The end of sunburn pain?
Chances are that at least once this summer you’ve wished that someone would invent a way to prevent sunburn pain. Now scientists at Duke University may have taken a big step towards making that a reality. They’ve found that the painful, red skin of a sunburn is caused by a molecule abundant in the skin, and that by blocking the molecule – known as TRPV4 – they may be able to stop the burn’s painful effects.
The vast majority of sunburns are caused by ultraviolet B radiation. In moderation, this part of sunlight provides the body with a dose of vitamin D and can improve a person’s mood. But getting too much sun can damage the DNA in skin cells, which not only is painful, but also can increase a person's susceptibility to cancer.

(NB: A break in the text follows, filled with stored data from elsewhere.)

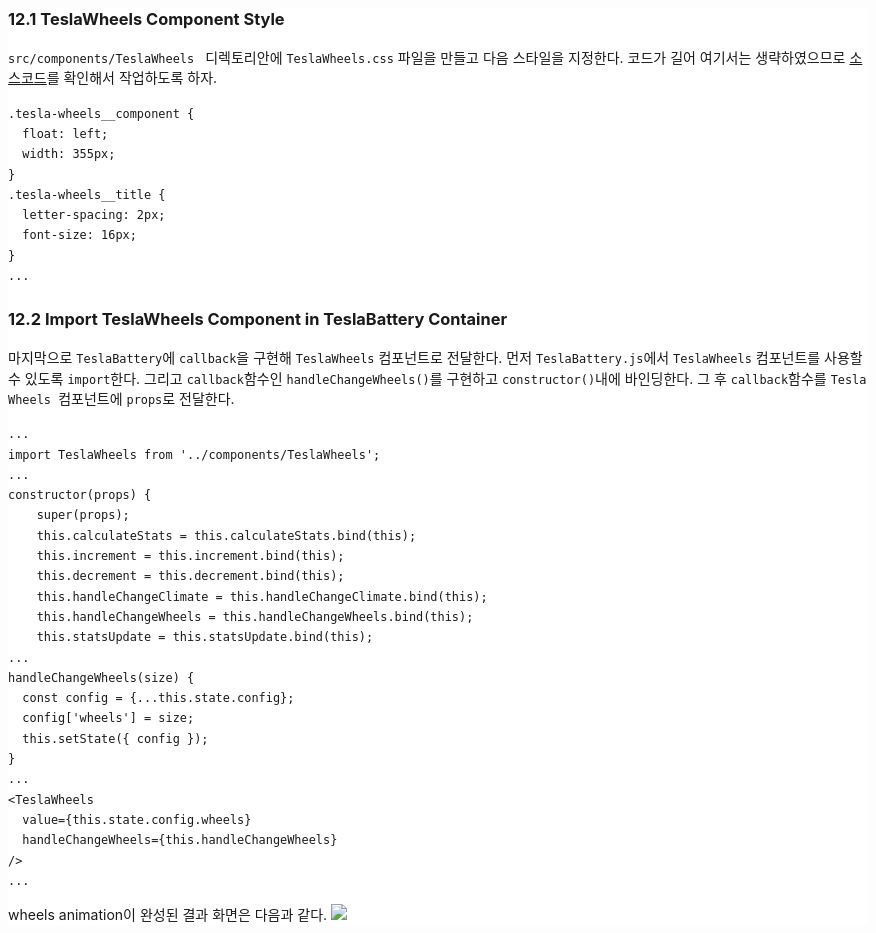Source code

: ### 12.1 TeslaWheels Component Style
`src/components/TeslaWheels ` 디렉토리안에 `TeslaWheels.css` 파일을 만들고 다음 스타일을 지정한다. 코드가 길어 여기서는 생략하였으므로 [소스코드](https://github.com/gyver98/react-tesla-battery-range-calculator-tutorial/blob/master/src/components/TeslaWheels/TeslaWheels.css)를 확인해서 작업하도록 하자.

```
.tesla-wheels__component {
  float: left;
  width: 355px;
}
.tesla-wheels__title {
  letter-spacing: 2px;
  font-size: 16px;
}
...
```

### 12.2 Import TeslaWheels Component in TeslaBattery Container
마지막으로 `TeslaBattery`에 `callback`을 구현해 `TeslaWheels` 컴포넌트로 전달한다.
먼저 `TeslaBattery.js`에서 `TeslaWheels` 컴포넌트를 사용할 수 있도록 `import`한다. 그리고 `callback`함수인 `handleChangeWheels()`를 구현하고 `constructor()`내에 바인딩한다. 그 후 `callback`함수를 `TeslaWheels `컴포넌트에 `props`로 전달한다.


```
...
import TeslaWheels from '../components/TeslaWheels';
...
constructor(props) {
    super(props);
    this.calculateStats = this.calculateStats.bind(this);
    this.increment = this.increment.bind(this);
    this.decrement = this.decrement.bind(this);
    this.handleChangeClimate = this.handleChangeClimate.bind(this);
    this.handleChangeWheels = this.handleChangeWheels.bind(this);
    this.statsUpdate = this.statsUpdate.bind(this);
...
handleChangeWheels(size) {
  const config = {...this.state.config};
  config['wheels'] = size;
  this.setState({ config });
}
...
<TeslaWheels
  value={this.state.config.wheels}
  handleChangeWheels={this.handleChangeWheels}
/>
...
```

wheels animation이 완성된 결과 화면은 다음과 같다.
![](http://g.recordit.co/ZEz2AupcIm.gif)
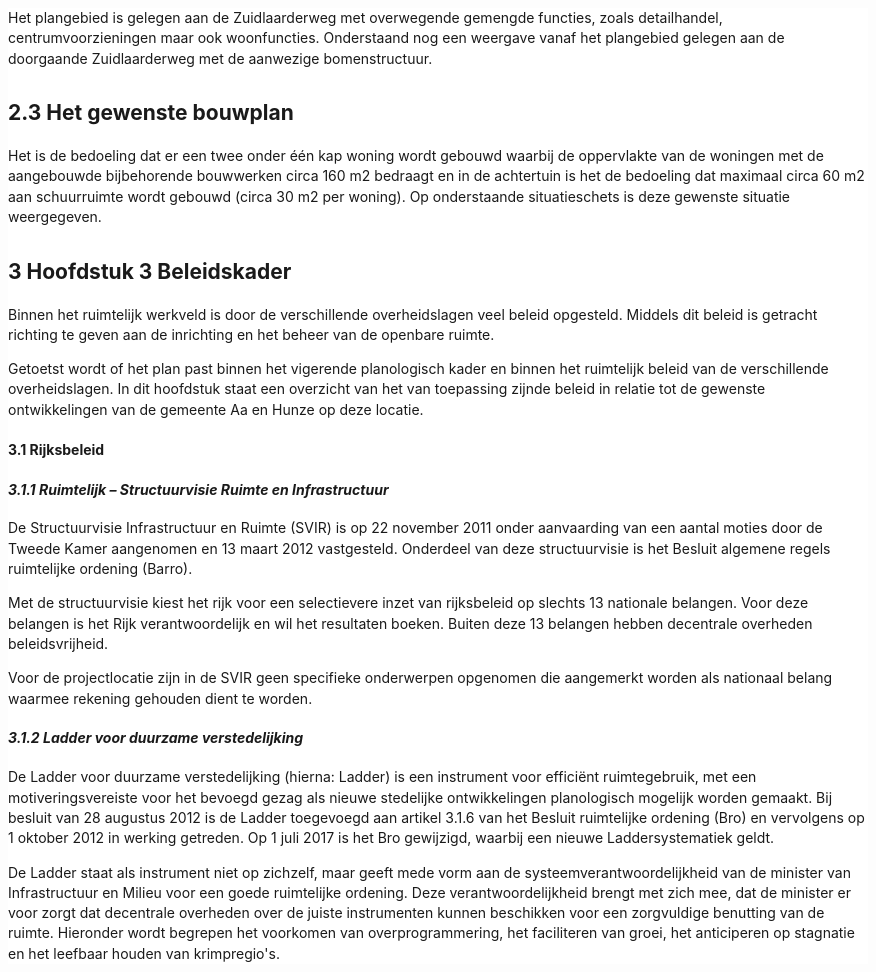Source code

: Het plangebied is gelegen aan de Zuidlaarderweg met overwegende gemengde functies, zoals detailhandel, centrumvoorzieningen maar ook woonfuncties. Onderstaand nog een weergave vanaf het plangebied gelegen aan de doorgaande Zuidlaarderweg met de aanwezige bomenstructuur.

## <span id="page-10-0"></span>**2.3 Het gewenste bouwplan**

Het is de bedoeling dat er een twee onder één kap woning wordt gebouwd waarbij de oppervlakte van de woningen met de aangebouwde bijbehorende bouwwerken circa 160 m2 bedraagt en in de achtertuin is het de bedoeling dat maximaal circa 60 m2 aan schuurruimte wordt gebouwd (circa 30 m2 per woning). Op onderstaande situatieschets is deze gewenste situatie weergegeven.

## <span id="page-11-0"></span>**3 Hoofdstuk 3 Beleidskader**

Binnen het ruimtelijk werkveld is door de verschillende overheidslagen veel beleid opgesteld. Middels dit beleid is getracht richting te geven aan de inrichting en het beheer van de openbare ruimte.

Getoetst wordt of het plan past binnen het vigerende planologisch kader en binnen het ruimtelijk beleid van de verschillende overheidslagen. In dit hoofdstuk staat een overzicht van het van toepassing zijnde beleid in relatie tot de gewenste ontwikkelingen van de gemeente Aa en Hunze op deze locatie.

#### <span id="page-11-1"></span>**3.1 Rijksbeleid**

#### <span id="page-11-2"></span>*3.1.1 Ruimtelijk – Structuurvisie Ruimte en Infrastructuur*

De Structuurvisie Infrastructuur en Ruimte (SVIR) is op 22 november 2011 onder aanvaarding van een aantal moties door de Tweede Kamer aangenomen en 13 maart 2012 vastgesteld. Onderdeel van deze structuurvisie is het Besluit algemene regels ruimtelijke ordening (Barro).

Met de structuurvisie kiest het rijk voor een selectievere inzet van rijksbeleid op slechts 13 nationale belangen. Voor deze belangen is het Rijk verantwoordelijk en wil het resultaten boeken. Buiten deze 13 belangen hebben decentrale overheden beleidsvrijheid.

Voor de projectlocatie zijn in de SVIR geen specifieke onderwerpen opgenomen die aangemerkt worden als nationaal belang waarmee rekening gehouden dient te worden.

#### <span id="page-11-3"></span>*3.1.2 Ladder voor duurzame verstedelijking*

De Ladder voor duurzame verstedelijking (hierna: Ladder) is een instrument voor efficiënt ruimtegebruik, met een motiveringsvereiste voor het bevoegd gezag als nieuwe stedelijke ontwikkelingen planologisch mogelijk worden gemaakt. Bij besluit van 28 augustus 2012 is de Ladder toegevoegd aan artikel 3.1.6 van het Besluit ruimtelijke ordening (Bro) en vervolgens op 1 oktober 2012 in werking getreden. Op 1 juli 2017 is het Bro gewijzigd, waarbij een nieuwe Laddersystematiek geldt.

De Ladder staat als instrument niet op zichzelf, maar geeft mede vorm aan de systeemverantwoordelijkheid van de minister van Infrastructuur en Milieu voor een goede ruimtelijke ordening. Deze verantwoordelijkheid brengt met zich mee, dat de minister er voor zorgt dat decentrale overheden over de juiste instrumenten kunnen beschikken voor een zorgvuldige benutting van de ruimte. Hieronder wordt begrepen het voorkomen van overprogrammering, het faciliteren van groei, het anticiperen op stagnatie en het leefbaar houden van krimpregio's.

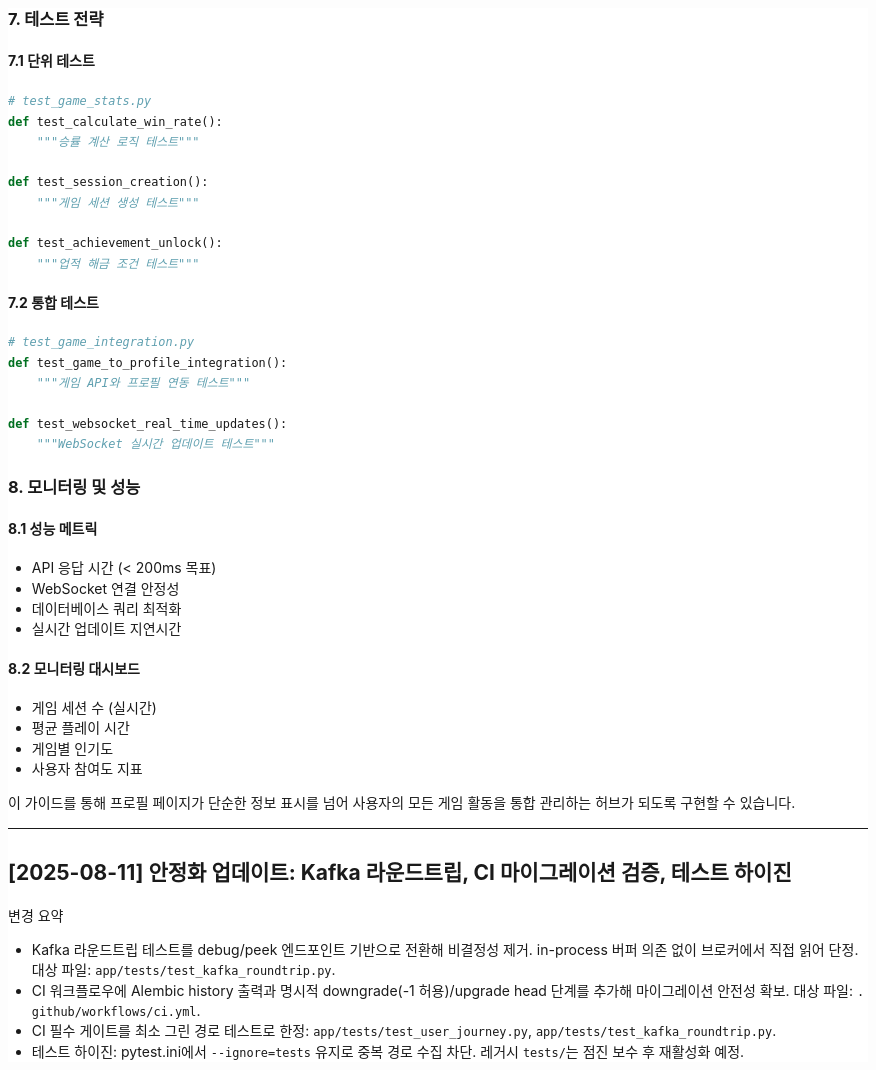 ### 7. 테스트 전략

#### 7.1 단위 테스트
```python
# test_game_stats.py
def test_calculate_win_rate():
    """승률 계산 로직 테스트"""
    
def test_session_creation():
    """게임 세션 생성 테스트"""
    
def test_achievement_unlock():
    """업적 해금 조건 테스트"""
```

#### 7.2 통합 테스트
```python
# test_game_integration.py
def test_game_to_profile_integration():
    """게임 API와 프로필 연동 테스트"""
    
def test_websocket_real_time_updates():
    """WebSocket 실시간 업데이트 테스트"""
```

### 8. 모니터링 및 성능

#### 8.1 성능 메트릭
- API 응답 시간 (< 200ms 목표)
- WebSocket 연결 안정성
- 데이터베이스 쿼리 최적화
- 실시간 업데이트 지연시간

#### 8.2 모니터링 대시보드
- 게임 세션 수 (실시간)
- 평균 플레이 시간
- 게임별 인기도
- 사용자 참여도 지표

이 가이드를 통해 프로필 페이지가 단순한 정보 표시를 넘어 사용자의 모든 게임 활동을 통합 관리하는 허브가 되도록 구현할 수 있습니다.

---

## [2025-08-11] 안정화 업데이트: Kafka 라운드트립, CI 마이그레이션 검증, 테스트 하이진

변경 요약
- Kafka 라운드트립 테스트를 debug/peek 엔드포인트 기반으로 전환해 비결정성 제거. in-process 버퍼 의존 없이 브로커에서 직접 읽어 단정. 대상 파일: `app/tests/test_kafka_roundtrip.py`.
- CI 워크플로우에 Alembic history 출력과 명시적 downgrade(-1 허용)/upgrade head 단계를 추가해 마이그레이션 안전성 확보. 대상 파일: `.github/workflows/ci.yml`.
- CI 필수 게이트를 최소 그린 경로 테스트로 한정: `app/tests/test_user_journey.py`, `app/tests/test_kafka_roundtrip.py`.
- 테스트 하이진: pytest.ini에서 `--ignore=tests` 유지로 중복 경로 수집 차단. 레거시 `tests/`는 점진 보수 후 재활성화 예정.
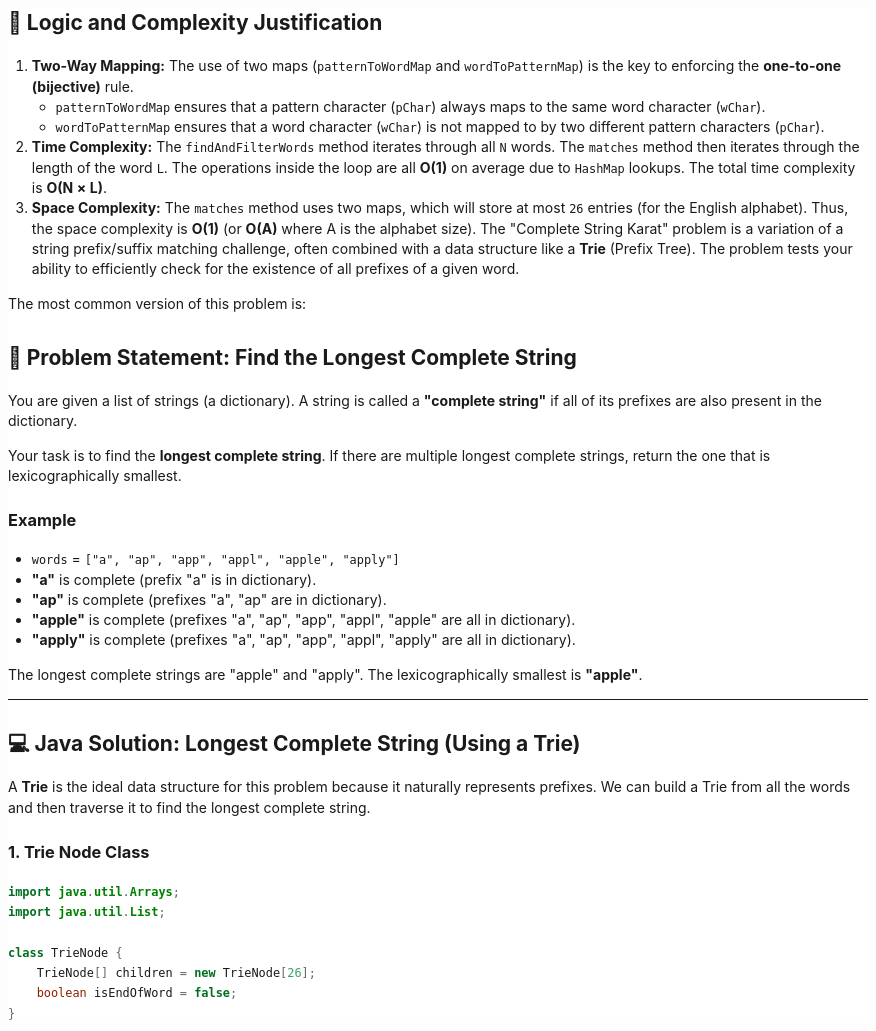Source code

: ## 🧠 Logic and Complexity Justification

1. **Two-Way Mapping:** The use of two maps (`patternToWordMap` and `wordToPatternMap`) is the key to enforcing the **one-to-one (bijective)** rule.
      * `patternToWordMap` ensures that a pattern character (`pChar`) always maps to the same word character (`wChar`).
      * `wordToPatternMap` ensures that a word character (`wChar`) is not mapped to by two different pattern characters (`pChar`).
2. **Time Complexity:** The `findAndFilterWords` method iterates through all `N` words. The `matches` method then iterates through the length of the word `L`. The operations inside the loop are all $\mathbf{O(1)}$ on average due to `HashMap` lookups. The total time complexity is $\mathbf{O(N \times L)}$.
3. **Space Complexity:** The `matches` method uses two maps, which will store at most `26` entries (for the English alphabet). Thus, the space complexity is $\mathbf{O(1)}$ (or $\mathbf{O(A)}$ where A is the alphabet size).
The "Complete String Karat" problem is a variation of a string prefix/suffix matching challenge, often combined with a data structure like a **Trie** (Prefix Tree). The problem tests your ability to efficiently check for the existence of all prefixes of a given word.

The most common version of this problem is:

## 🧩 Problem Statement: Find the Longest Complete String

You are given a list of strings (a dictionary). A string is called a **"complete string"** if all of its prefixes are also present in the dictionary.

Your task is to find the **longest complete string**. If there are multiple longest complete strings, return the one that is lexicographically smallest.

### **Example**

* `words` = `["a", "ap", "app", "appl", "apple", "apply"]`
* **"a"** is complete (prefix "a" is in dictionary).
* **"ap"** is complete (prefixes "a", "ap" are in dictionary).
* **"apple"** is complete (prefixes "a", "ap", "app", "appl", "apple" are all in dictionary).
* **"apply"** is complete (prefixes "a", "ap", "app", "appl", "apply" are all in dictionary).

The longest complete strings are "apple" and "apply". The lexicographically smallest is **"apple"**.

-----

## 💻 Java Solution: Longest Complete String (Using a Trie)

A **Trie** is the ideal data structure for this problem because it naturally represents prefixes. We can build a Trie from all the words and then traverse it to find the longest complete string.

### **1. Trie Node Class**

```java
import java.util.Arrays;
import java.util.List;

class TrieNode {
    TrieNode[] children = new TrieNode[26];
    boolean isEndOfWord = false;
}
```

The researchers, writing in the Proceedings of the National Academy of Sciences Early Edition, said that mice whose skin had been altered to block the molecule showed little sensitivity or tissue damage after ultraviolet B exposure, while normal mice exhibited hypersensitivity and blistering. Further studies showed that ultraviolet B rays caused calcium to flow to skin cells, but only when TRPV4 was active. After a pharmaceutical compound called GSK205 was applied to their paws, mice appeared to be largely resistant to sunburn pain and skin damage.
The scientists noted that more research is needed to determine how blocking the molecule may affect other processes that keep skin healthy.